──────── Supplied records ────────

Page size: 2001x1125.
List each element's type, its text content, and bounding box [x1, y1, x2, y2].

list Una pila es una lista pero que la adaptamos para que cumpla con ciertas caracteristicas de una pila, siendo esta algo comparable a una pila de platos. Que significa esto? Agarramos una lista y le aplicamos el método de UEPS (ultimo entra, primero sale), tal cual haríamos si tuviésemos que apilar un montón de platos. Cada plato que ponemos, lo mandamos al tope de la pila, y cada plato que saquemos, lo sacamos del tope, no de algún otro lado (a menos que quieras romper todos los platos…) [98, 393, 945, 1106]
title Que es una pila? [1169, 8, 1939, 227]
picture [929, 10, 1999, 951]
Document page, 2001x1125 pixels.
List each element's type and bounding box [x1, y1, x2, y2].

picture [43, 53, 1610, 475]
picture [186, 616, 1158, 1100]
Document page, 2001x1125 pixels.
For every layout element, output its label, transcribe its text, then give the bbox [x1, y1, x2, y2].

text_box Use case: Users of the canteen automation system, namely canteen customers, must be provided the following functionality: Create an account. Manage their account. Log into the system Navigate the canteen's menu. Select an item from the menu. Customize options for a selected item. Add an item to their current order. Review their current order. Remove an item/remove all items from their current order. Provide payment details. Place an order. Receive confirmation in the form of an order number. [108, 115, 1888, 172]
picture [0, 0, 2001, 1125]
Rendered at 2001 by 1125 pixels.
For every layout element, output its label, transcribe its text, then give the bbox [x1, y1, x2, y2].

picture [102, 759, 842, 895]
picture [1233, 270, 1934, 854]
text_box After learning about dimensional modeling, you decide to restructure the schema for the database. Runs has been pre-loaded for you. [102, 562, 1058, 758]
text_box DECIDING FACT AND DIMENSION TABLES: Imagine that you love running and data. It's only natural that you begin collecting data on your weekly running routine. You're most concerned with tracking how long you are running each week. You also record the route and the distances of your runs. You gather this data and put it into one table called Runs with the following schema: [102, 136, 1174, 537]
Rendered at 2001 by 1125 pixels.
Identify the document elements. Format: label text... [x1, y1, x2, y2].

────────

All the records, as written, must be given again.

Page size: 2001x1125.
List each element's type, its text content, and bounding box [x1, y1, x2, y2].

list Una pila es una lista pero que la adaptamos para que cumpla con ciertas caracteristicas de una pila, siendo esta algo comparable a una pila de platos. Que significa esto? Agarramos una lista y le aplicamos el método de UEPS (ultimo entra, primero sale), tal cual haríamos si tuviésemos que apilar un montón de platos. Cada plato que ponemos, lo mandamos al tope de la pila, y cada plato que saquemos, lo sacamos del tope, no de algún otro lado (a menos que quieras romper todos los platos…) [98, 393, 945, 1106]
title Que es una pila? [1169, 8, 1939, 227]
picture [929, 10, 1999, 951]
Document page, 2001x1125 pixels.
List each element's type and bounding box [x1, y1, x2, y2].

picture [43, 53, 1610, 475]
picture [186, 616, 1158, 1100]
Document page, 2001x1125 pixels.
For every layout element, output its label, transcribe its text, then give the bbox [x1, y1, x2, y2].

text_box Use case: Users of the canteen automation system, namely canteen customers, must be provided the following functionality: Create an account. Manage their account. Log into the system Navigate the canteen's menu. Select an item from the menu. Customize options for a selected item. Add an item to their current order. Review their current order. Remove an item/remove all items from their current order. Provide payment details. Place an order. Receive confirmation in the form of an order number. [108, 115, 1888, 172]
picture [0, 0, 2001, 1125]
Rendered at 2001 by 1125 pixels.
For every layout element, output its label, transcribe its text, then give the bbox [x1, y1, x2, y2].

picture [102, 759, 842, 895]
picture [1233, 270, 1934, 854]
text_box After learning about dimensional modeling, you decide to restructure the schema for the database. Runs has been pre-loaded for you. [102, 562, 1058, 758]
text_box DECIDING FACT AND DIMENSION TABLES: Imagine that you love running and data. It's only natural that you begin collecting data on your weekly running routine. You're most concerned with tracking how long you are running each week. You also record the route and the distances of your runs. You gather this data and put it into one table called Runs with the following schema: [102, 136, 1174, 537]
Rendered at 2001 by 1125 pixels.
Identify the document elements. Format: label text... [x1, y1, x2, y2].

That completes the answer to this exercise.